Reproduce every line of text in the material below without any changes, and leave the pictures out of your answer.

Start of Material provided

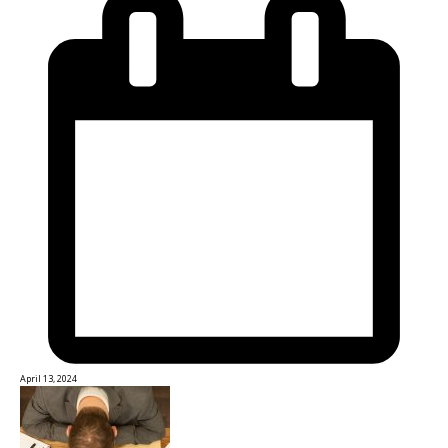
April 13, 2024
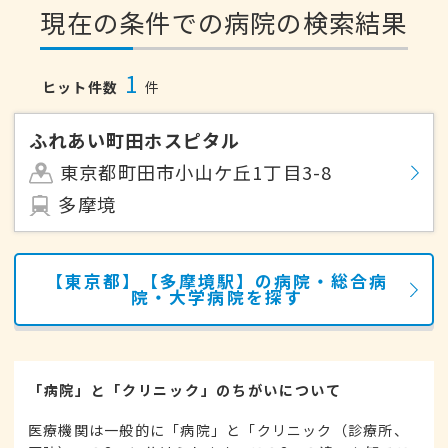
現在の条件での病院の検索結果
1
ヒット件数
件
ふれあい町田ホスピタル
東京都町田市小山ケ丘1丁目3-8
多摩境
【東京都】【多摩境駅】の病院・総合病
院・大学病院を探す
「病院」と「クリニック」のちがいについて
医療機関は一般的に「病院」と「クリニック（診療所、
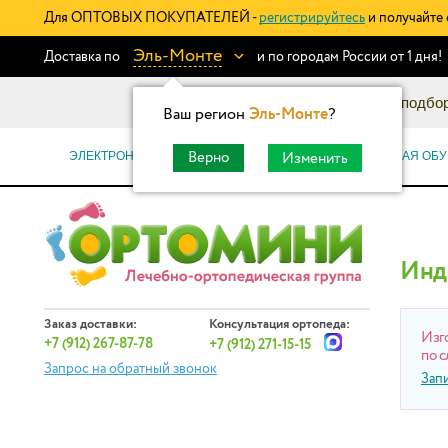
Для ОПТОВЫХ ПОКУПАТЕЛЕЙ -
регистрируйтесь
и получайте 
Эль-Монте
Доставка по
и по городам России от 1 дня!
Информационный каталог: подбор
Ваш регион
Эль-Монте
?
ЭЛЕКТРОННЫЕ СЕРТИФИКАТЫ
ОРТОПЕДИЧЕСКАЯ ОБУ
Верно
Изменить
Инд
Заказ доставки:
Консультация ортопеда:
Изг
+7 (912) 267-87-78
+7 (912) 271-15-15
по с
Запрос на обратный звонок
Зап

End of Material provided

● **Result of this exercise**:
April 13, 2024
現在の条件での病院の検索結果
1
ヒット件数
件
ふれあい町田ホスピタル
東京都町田市小山ケ丘1丁目3-8
多摩境
【東京都】【多摩境駅】の病院・総合病
院・大学病院を探す
「病院」と「クリニック」のちがいについて
医療機関は一般的に「病院」と「クリニック（診療所、
Для ОПТОВЫХ ПОКУПАТЕЛЕЙ -
регистрируйтесь
и получайте 
Эль-Монте
Доставка по
и по городам России от 1 дня!
Информационный каталог: подбор
Ваш регион
Эль-Монте
?
ЭЛЕКТРОННЫЕ СЕРТИФИКАТЫ
ОРТОПЕДИЧЕСКАЯ ОБУ
Верно
Изменить
Инд
Заказ доставки:
Консультация ортопеда:
Изг
+7 (912) 267-87-78
+7 (912) 271-15-15
по с
Запрос на обратный звонок
Зап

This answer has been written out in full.